“Estamos apanhando sem parar. E aí? Qual é a nossa situação e o que fazer?” — desabafou a deputada Carla Zambelli, do PSL de São Paulo, em vídeo divulgado três semanas atrás, quando a CPI do Senado tornou públicas as obscuras transações no Ministério da Saúde sobre compras de vacinas inexistentes no meio da pandemia.

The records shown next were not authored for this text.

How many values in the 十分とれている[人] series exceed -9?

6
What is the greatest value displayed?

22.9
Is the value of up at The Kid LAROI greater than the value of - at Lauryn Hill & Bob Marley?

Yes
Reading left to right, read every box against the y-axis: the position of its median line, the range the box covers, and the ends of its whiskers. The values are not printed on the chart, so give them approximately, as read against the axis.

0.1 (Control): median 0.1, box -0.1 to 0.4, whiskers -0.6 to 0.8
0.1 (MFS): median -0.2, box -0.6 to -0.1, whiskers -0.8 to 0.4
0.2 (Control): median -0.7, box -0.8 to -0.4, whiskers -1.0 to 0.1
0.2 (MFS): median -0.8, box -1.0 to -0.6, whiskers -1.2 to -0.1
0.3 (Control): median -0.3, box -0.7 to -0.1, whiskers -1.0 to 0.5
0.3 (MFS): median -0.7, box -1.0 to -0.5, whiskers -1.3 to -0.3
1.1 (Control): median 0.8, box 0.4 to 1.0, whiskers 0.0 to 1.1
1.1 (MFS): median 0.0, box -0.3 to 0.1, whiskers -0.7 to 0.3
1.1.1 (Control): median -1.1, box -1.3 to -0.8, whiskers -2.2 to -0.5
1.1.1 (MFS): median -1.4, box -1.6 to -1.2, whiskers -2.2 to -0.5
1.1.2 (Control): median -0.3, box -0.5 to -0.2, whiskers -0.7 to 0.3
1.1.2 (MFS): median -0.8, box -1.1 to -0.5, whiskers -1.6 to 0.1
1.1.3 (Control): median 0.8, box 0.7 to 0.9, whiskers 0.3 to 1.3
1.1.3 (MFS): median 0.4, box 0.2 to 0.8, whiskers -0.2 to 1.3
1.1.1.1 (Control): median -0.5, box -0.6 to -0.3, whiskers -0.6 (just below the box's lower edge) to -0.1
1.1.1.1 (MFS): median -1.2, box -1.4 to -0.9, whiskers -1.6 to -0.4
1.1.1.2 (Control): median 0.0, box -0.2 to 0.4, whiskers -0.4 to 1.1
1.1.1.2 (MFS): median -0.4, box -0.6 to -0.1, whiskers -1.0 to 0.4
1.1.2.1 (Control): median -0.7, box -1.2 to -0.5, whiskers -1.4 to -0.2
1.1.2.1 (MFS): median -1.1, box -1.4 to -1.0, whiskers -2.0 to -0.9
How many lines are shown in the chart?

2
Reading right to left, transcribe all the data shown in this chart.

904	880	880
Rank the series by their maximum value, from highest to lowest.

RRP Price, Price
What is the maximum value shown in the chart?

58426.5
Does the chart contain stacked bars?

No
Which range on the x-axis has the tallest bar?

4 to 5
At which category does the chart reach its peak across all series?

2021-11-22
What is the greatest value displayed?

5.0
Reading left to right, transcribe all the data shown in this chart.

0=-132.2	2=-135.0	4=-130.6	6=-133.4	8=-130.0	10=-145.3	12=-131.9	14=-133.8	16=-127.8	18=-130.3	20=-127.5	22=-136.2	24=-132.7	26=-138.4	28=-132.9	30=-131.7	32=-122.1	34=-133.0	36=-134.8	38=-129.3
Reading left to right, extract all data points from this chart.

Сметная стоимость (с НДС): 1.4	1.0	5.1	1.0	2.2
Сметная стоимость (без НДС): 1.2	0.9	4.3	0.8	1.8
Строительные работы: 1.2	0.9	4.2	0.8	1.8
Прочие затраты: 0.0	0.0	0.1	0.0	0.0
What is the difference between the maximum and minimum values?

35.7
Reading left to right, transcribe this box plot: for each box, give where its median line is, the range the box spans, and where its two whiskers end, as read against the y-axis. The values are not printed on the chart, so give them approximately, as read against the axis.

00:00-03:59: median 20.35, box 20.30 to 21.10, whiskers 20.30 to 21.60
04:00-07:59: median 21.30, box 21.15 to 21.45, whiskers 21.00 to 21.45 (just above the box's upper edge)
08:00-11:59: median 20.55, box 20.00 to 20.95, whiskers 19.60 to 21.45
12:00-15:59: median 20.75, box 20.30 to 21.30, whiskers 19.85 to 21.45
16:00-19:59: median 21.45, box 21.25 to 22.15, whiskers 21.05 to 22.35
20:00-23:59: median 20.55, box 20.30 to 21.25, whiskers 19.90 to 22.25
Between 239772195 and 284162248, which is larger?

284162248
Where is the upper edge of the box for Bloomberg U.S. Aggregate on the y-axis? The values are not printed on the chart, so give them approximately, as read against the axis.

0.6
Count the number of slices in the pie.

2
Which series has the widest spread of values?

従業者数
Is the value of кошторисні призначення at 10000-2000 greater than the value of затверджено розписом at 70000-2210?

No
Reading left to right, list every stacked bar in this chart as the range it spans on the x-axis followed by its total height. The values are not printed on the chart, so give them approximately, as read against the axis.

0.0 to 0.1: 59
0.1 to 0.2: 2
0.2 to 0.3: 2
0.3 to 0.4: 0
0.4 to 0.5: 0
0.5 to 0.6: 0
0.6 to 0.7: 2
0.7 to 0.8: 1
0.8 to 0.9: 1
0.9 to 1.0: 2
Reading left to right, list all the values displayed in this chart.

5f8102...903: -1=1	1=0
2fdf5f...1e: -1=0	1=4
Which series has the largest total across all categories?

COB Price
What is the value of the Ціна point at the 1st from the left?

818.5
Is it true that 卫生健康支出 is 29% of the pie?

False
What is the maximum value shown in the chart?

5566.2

Ela e outros parlamentares aliados de Jair Bolsonaro atravessaram o fim de semana tentando explicar que votaram a favor da triplicação (de R$ 2 bilhões para 5,7 bilhões) do fundo de financiamento de campanhas eleitorais, mas são contra.
Devotos políticos de Bolsonaro estão ameaçados de expulsão do PSL, que já expurgou dois deputados estaduais em São Paulo. Não são vítimas, apenas considerados extremistas. E, por isso, têm sido rejeitados quando procuram outros partidos.
Semana passada, um dos mais entusiasmados seguidores do presidente, o ex-ministro Abraham Weintraub, sondou o PTC. Recebeu um enfático “nunca, jamais” do presidente do partido, Daniel Tourinho, o mesmo que em 1988 abrigou Fernando Collor, na época um candidato à procura de partido para disputar a presidência.
O clima é oposto ao que os bolsonaristas encontraram na preparação da campanha de 2018. Supera suas expectativas mais negativas, porque assistem à crescente cobrança dos respectivos eleitores sobre as consequências do desgoverno na pandemia, o avanço da inflação, a triplicação do fundo eleitoral e até a indução de suspeitas sobre o sistema de votação eletrônica, que sancionou a vitória deles em 2018, e de Bolsonaro nos últimos 25 anos, sem contestações.
É notável que isso esteja ocorrendo com os aliados de um presidente em campanha pela reeleição há dois anos e meio, mas sem partido. Ele tentou vários, ainda não conseguiu e sempre pela mesma razão: pretende ser absoluto no controle do caixa, nas indicações de candidatos e na definição das alianças regionais.
Bolsonaro enfrenta uma contra-corrente na organização política. Os partidos estão preocupados, como nunca, em garantir sua expansão nos plenários do Congresso. É questão de sobrevivência eleitoral e, naturalmente, de caixa— o acesso aos fundos públicos é proporcional ao tamanho da bancada.
A alta rejeição do presidente-candidato, hoje, pode ser revertida adiante, mas esse eventual benefício, se houver, tende a ser exclusivo dele, acham dirigentes de partidos. Com um eleitorado se mostrando enfastiado nas pesquisas, o abrigo à tropa extremista passou a ser percebido como fator de risco.
O poder de sedução do bolsonarismo se esvai no jogo democrático, onde nada é permanente, exceto a “mudança” — talvez, a palavra mais sedutora da política.